ABOUT THIS TASK ▸ Read the records beneath this task and copy every line that contains the string "reveals".

################

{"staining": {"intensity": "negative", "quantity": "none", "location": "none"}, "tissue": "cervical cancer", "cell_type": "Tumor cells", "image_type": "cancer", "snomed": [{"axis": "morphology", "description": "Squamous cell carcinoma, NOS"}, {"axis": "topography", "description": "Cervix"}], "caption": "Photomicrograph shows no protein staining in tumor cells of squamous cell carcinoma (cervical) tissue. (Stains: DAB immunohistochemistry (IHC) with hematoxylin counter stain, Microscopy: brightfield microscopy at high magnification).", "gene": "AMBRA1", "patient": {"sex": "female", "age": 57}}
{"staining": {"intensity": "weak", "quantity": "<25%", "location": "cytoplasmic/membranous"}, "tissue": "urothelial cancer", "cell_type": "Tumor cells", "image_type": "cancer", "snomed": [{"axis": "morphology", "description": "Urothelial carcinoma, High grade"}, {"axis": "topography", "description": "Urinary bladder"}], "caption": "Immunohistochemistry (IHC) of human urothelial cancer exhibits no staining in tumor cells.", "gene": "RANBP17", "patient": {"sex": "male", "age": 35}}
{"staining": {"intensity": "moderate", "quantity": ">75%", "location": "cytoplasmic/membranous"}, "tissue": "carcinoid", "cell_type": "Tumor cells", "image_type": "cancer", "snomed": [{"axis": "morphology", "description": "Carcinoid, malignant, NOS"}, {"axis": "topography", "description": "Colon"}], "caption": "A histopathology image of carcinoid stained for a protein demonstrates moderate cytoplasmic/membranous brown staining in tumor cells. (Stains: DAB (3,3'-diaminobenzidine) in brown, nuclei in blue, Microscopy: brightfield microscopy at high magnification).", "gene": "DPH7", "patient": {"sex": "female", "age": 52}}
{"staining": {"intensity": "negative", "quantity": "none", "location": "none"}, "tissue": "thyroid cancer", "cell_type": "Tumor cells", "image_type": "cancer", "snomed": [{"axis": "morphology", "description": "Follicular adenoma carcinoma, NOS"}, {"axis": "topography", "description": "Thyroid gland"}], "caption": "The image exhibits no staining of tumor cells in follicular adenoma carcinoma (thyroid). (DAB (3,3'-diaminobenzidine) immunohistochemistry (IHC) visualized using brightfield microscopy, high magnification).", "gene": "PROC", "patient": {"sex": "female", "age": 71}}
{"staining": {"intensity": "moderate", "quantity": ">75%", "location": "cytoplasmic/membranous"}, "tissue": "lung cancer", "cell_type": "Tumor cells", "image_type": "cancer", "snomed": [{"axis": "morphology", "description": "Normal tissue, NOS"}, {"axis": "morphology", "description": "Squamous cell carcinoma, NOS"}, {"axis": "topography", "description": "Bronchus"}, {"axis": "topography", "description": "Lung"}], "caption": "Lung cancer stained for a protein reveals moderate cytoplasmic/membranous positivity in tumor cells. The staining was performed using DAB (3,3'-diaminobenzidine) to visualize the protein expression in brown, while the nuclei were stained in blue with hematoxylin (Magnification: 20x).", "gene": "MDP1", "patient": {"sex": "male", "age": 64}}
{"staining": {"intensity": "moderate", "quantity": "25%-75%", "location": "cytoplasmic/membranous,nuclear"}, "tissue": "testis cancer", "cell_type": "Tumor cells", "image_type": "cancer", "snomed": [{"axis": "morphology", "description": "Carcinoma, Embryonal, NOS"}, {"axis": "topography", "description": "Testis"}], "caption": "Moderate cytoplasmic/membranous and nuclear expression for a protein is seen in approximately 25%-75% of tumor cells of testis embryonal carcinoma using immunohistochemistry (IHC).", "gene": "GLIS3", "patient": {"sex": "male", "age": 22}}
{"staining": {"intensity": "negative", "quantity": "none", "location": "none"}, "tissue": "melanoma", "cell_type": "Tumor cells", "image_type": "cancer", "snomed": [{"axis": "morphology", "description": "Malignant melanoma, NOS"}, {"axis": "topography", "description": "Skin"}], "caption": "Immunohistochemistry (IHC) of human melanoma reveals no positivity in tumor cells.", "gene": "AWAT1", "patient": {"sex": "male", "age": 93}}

################

RESULT BELOW ▸
{"staining": {"intensity": "moderate", "quantity": ">75%", "location": "cytoplasmic/membranous"}, "tissue": "lung cancer", "cell_type": "Tumor cells", "image_type": "cancer", "snomed": [{"axis": "morphology", "description": "Normal tissue, NOS"}, {"axis": "morphology", "description": "Squamous cell carcinoma, NOS"}, {"axis": "topography", "description": "Bronchus"}, {"axis": "topography", "description": "Lung"}], "caption": "Lung cancer stained for a protein reveals moderate cytoplasmic/membranous positivity in tumor cells. The staining was performed using DAB (3,3'-diaminobenzidine) to visualize the protein expression in brown, while the nuclei were stained in blue with hematoxylin (Magnification: 20x).", "gene": "MDP1", "patient": {"sex": "male", "age": 64}}
{"staining": {"intensity": "negative", "quantity": "none", "location": "none"}, "tissue": "melanoma", "cell_type": "Tumor cells", "image_type": "cancer", "snomed": [{"axis": "morphology", "description": "Malignant melanoma, NOS"}, {"axis": "topography", "description": "Skin"}], "caption": "Immunohistochemistry (IHC) of human melanoma reveals no positivity in tumor cells.", "gene": "AWAT1", "patient": {"sex": "male", "age": 93}}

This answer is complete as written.